Mit Recht hat Stephen Dueppen in seiner Untersuchung der Siedlungen um den Tschad-See konkrete Kriterien zu Bestimmung des 'Hauses' gefordert. Denn der Ethnologe Lévi-Strauss, der zum ersten Mal von der "société à maison" sprach, bezog sich nur auf die Kwakiutl an der Nordostküste Nordamerikas und eine Untersuchung über den mittelalterlichen europäischen 'Staat'. [1] Daher verweist Dueppen am Beispiel seiner Untersuchungen darauf, dass z.B. die zur Organisation nötigen Schwerpunkte in der Strukturierung von menschlichen Gemeinschaften unterschiedlich gesetzt werden können, dass Dörfer mit nur wenig zentraler Macht nebeneinander existieren, dass der Bezug zu den Ahnen oder Dorfgründern im Gegensatz zur Zentralisierung stehen, dass Ältestenräte zur Verbindung mehrerer Häuser führen können, auch dass doppelte Abstammungslinien unterschiedlich gestaltete Vererbung bedeuten kann, und schließlich dass alle diese Formen durch den Kontakt mit anders gearteten Gesellschaften in Bewegung geraten können.

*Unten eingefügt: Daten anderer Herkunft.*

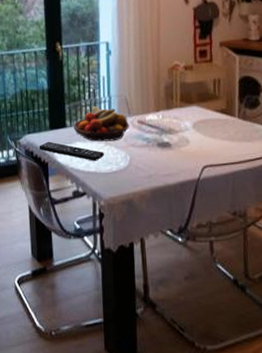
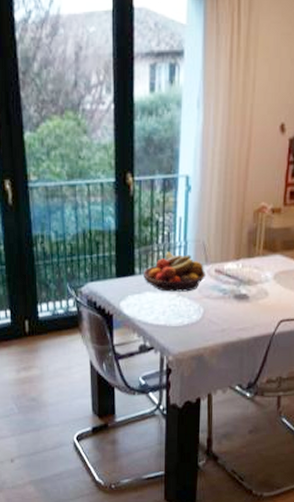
remote control: present [39,141,105,161] -> none [103,290,177,313]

Auf ein weiteres Problem zielt Massimo Vidale am Beispiel der Indus-Kultur, dass nämlich auch die vielen neben dem 'Haus' zur Interpretation verwendeten grundlegenden Begriffe kaum zu fassen (58: "inexorably very elusive") sind und einer Definition bedürften. Dies gilt für auch die in den vom Konzept 'Haus' geleiteten Untersuchungen wie selbstverständlich verwendeten Begriffe wie Elite, König, Priester, natürlich auch Stadt - aber auch von Staat.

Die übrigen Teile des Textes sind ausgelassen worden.